Mme Khalid racontait la semaine dernière qu’elle avait reçu plus de 50 000 messages à propos de M-103, dont plusieurs sont haineux, sexistes, voire des menaces de mort en raison de sa motion, qui n’est pas une loi et qui n’est en aucun cas contraignante.

« C’est dommage que ça ait pris six morts pour qu’ils nous écoutent et c’est encore plus dommage, un mois après l’attentat, qu’on n’en entendra plus parler »

— Coraline Le Moyne

Coraline Le Moyne déplore le fait que ce débat survienne moins d’un mois après l’attentat de Québec, où un tireur a ouvert le feu dans le Centre culturel islamique de Québec pendant la prière du soir et a tué six personnes.

Présents à diverses vigiles après l’attentat, les politiciens de différents niveaux ont exprimé leur solidarité à l’endroit de la communauté musulmane et ont reconnu qu’il fallait élever le débat public.

«C’est dommage que ça ait pris six morts pour qu’ils nous écoutent et c’est encore plus dommage, un mois après l’attentat, qu’on n’en entendra plus parler. Les gens vont oublier. Pourtant, il y a une mosquée qui vient de se faire saccager [dans l’est de Montréal]», déplore la porte-parole de Salam Alaikom.

Une «gifle» pour les musulmans

À son avis, de ne pas reconnaître que l’islamophobie existe au Canada est une «gifle» pour les personnes de confession musulmane. Elle craint qu’il y ait des conséquences graves, comme la radicalisation des jeunes, si rien n’est fait pour contrer la ghettoïsation, la stigmatisation et la discrimination de cette communauté.

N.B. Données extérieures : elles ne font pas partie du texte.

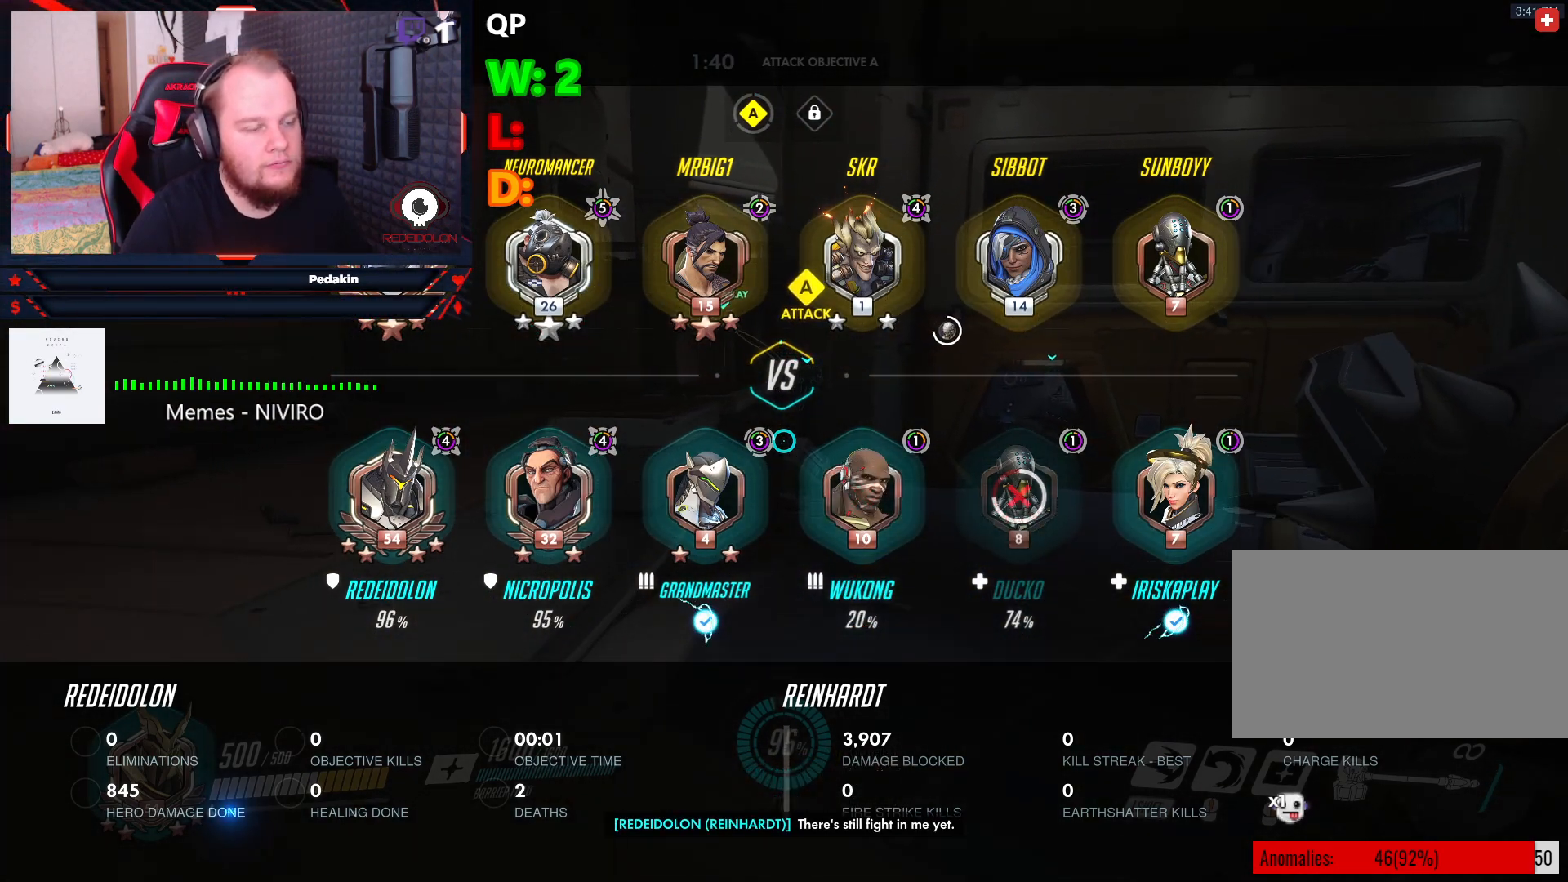
{"keys": ["tab", "w"], "mouse": [], "events": []}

«En n’appuyant pas une telle motion, c’est comme de dire que le problème n’existe pas, ce qui est très insultant pour nous, et que les gens ont le droit de tenir des discours haineux», décrie-t-elle.

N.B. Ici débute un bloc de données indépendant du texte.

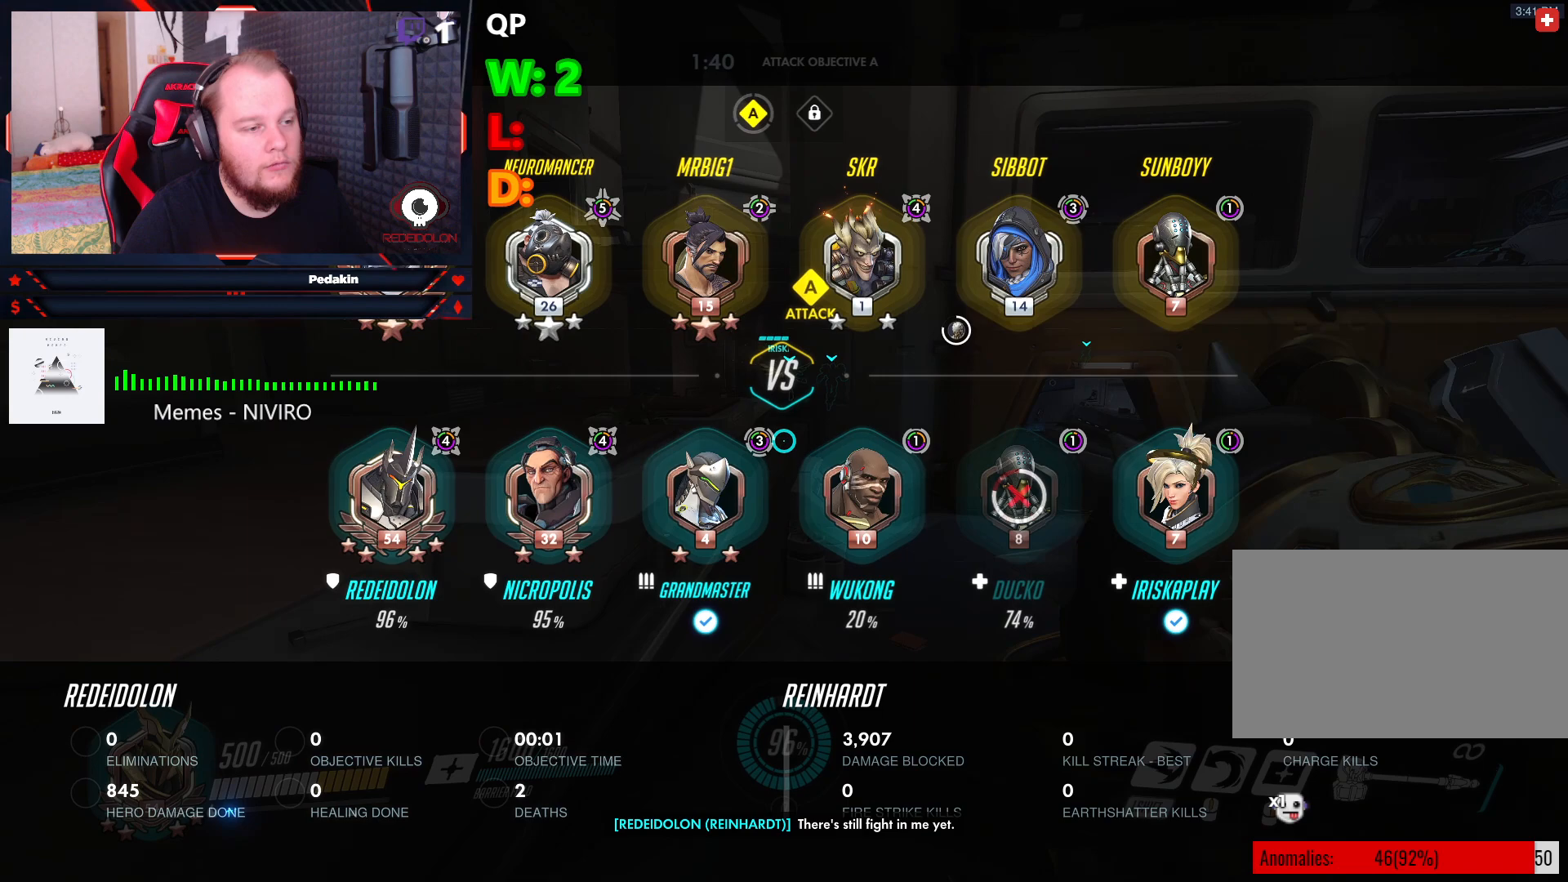
{"keys": ["tab", "w"], "mouse": [], "events": []}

Le Forum musulman canadien était à Ottawa mardi pour appeler les élus à soutenir M-103. (Photo: PC)

Le vote sur la motion M-103 aura lieu au printemps. Si elle est adoptée, le gouvernement Trudeau demandera que le Comité permanent du patrimoine canadien entreprenne une étude pour établir une approche pour contrer le racisme et la discrimination religieuse systémiques, dont l’islamophobie.

Jusqu’à présent, une majorité de conservateurs et le Bloc québécois refusent d’appuyer cette motion.